Писатели не голодают. Зарабатывают больше, чем писатели в любой стране. Никогда писатель не был в такой чести, как теперь. За ними ухаживают. Выдают пайки. Обеспечивают все, что надо. Особенно попутчики: эти - постоянные именинники. Недавно выдали 70-ти писателям, во-первых - пайки: икра, колбаса, всякая снедь из совнаркомовского кооператива, все, чего лишены простые смертные. Сверх того - по ордеру на покупку веще¬й на 300 руб. - по дешевой цене. Многие получили квартиры в кооперативном доме писателей, то есть выстроенном на деньги правительства. Леоно¬в зарабатывает тысяч до 50-ти в год, Пильняк - не меньше. Никифоров, - пролетарский писатель, немногим меньше. Новиков-Прибой - говорит Н. П. Смирнов - тысяч сто в год. Гладков около того. Но несмотря на это - все они недовольны. Им кажется, что их жмут. Всякую попытку фининспектора обложить налогом в пользу государства считают покушением на карман и кричат «караул».

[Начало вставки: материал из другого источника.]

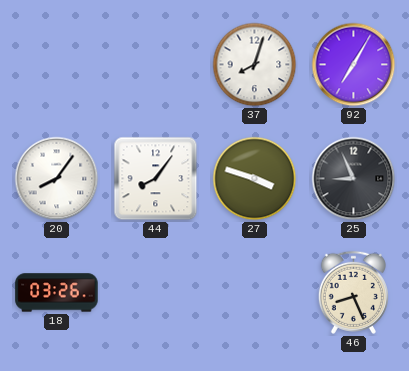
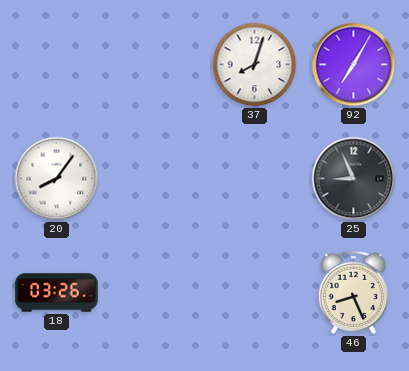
44: 8:06 -> none
27: 3:48 -> none
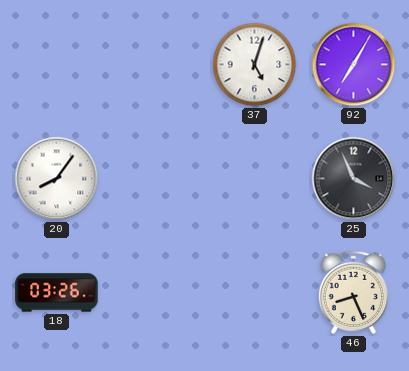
37: 8:03 -> 5:03
25: 8:56 -> 3:56
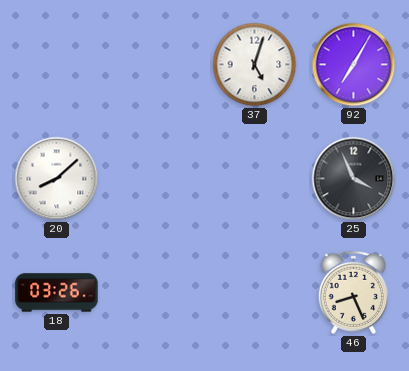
20: 8:06 -> 8:08
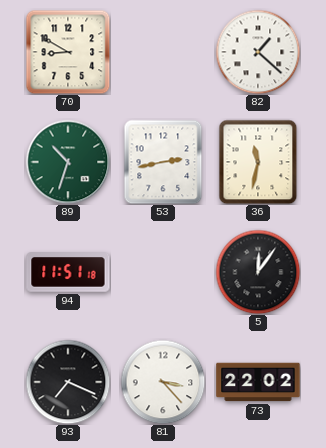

8/IV 31. Отвратительная публика - писатели. Рваческие, мещанские настроения преобладают. Они хотят жить не только «сытно», но жаждут комфорта. В стране, строящей социализм, где рабочий класс в ужаснейших условиях, надрываясь изо всех сил, не покладая рук, работает - ударничество, соцсоревнование, - эта публика буквально рвет с него последнее, чтобы обставить квартиру, чтобы купаться в довольстве, чтобы откладывать «на черный день». При этом они делают вид, что страшно преданны его, рабочего, интересам. Пишут-то они не для него: рабочий их читает мало. Что дает их творчество? Перепевы или подделку. Они вовсе не заражены соцстроительством, как хотят показать на словах. Они заражены рвачеством. Они одержимы мещанским духом приобретательства. Краснодеревцы не только Пильняк. То же делает и Лидин, и Леонов, и Никифоров, и Гладков. Все они собирают вещи, лазят по антикварным магазинам, «вкладывают» червонцы в «ценности»» (№ 3, стр. 146).

Решил группировать высказывания и суждения Вячеслава Полонского о писателях по персоналиям. Вот Исаак Эммануилович Бабель (01 /13/ июля 1894 - расстрелян 27 января 1940). Раньше я воспринимал его как одного из нескольких корифеев советской литературы и не очень разбирался в его отношениях с такими другими корифеями-современниками, как Борис Андреевич Пильняк или Борис Леонидович Пастернак. А несколько штрихов Вячеслава Павловича Полонского – и знаменитый автор «Конармии» как на ладони:

Итак, вот писательский сабантуй 21 февраля 1927 года – юбилей «Красной нови». Все собрались в знакомом каждому из нас ЦДЛ и упились. Сценка ещё та – изображена шедеврально. Там же – «пытливый, внимательно осматривающий, как бы вынюхивающий Бабель». Кто-то перепил, кто-то пляшет вприсядку, кто-то играет на гармошке, кто-то лезет целоваться. «Лиса Бабель внимательно вынюхивал что-то. – Это все русские писатели? – спросил он меня. – Это вся русская литература» (№ 1, стр. 150).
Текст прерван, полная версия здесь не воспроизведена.